## Provided data

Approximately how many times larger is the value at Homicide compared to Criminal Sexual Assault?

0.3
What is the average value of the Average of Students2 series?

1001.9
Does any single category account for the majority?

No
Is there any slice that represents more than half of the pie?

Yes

--

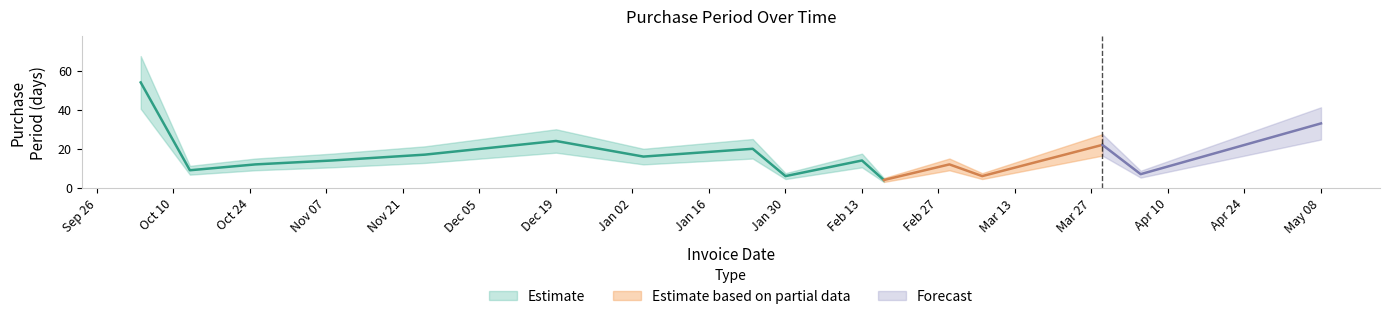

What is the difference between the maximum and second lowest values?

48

## What the task asks
Render the items from the line with "Approximately how many" through the line with "Is there any" as a JSON list of strings, one string per line and no blank lines.

## Exercise answer
[
  "Approximately how many times larger is the value at Homicide compared to Criminal Sexual Assault?",
  "0.3",
  "What is the average value of the Average of Students2 series?",
  "1001.9",
  "Does any single category account for the majority?",
  "No",
  "Is there any slice that represents more than half of the pie?"
]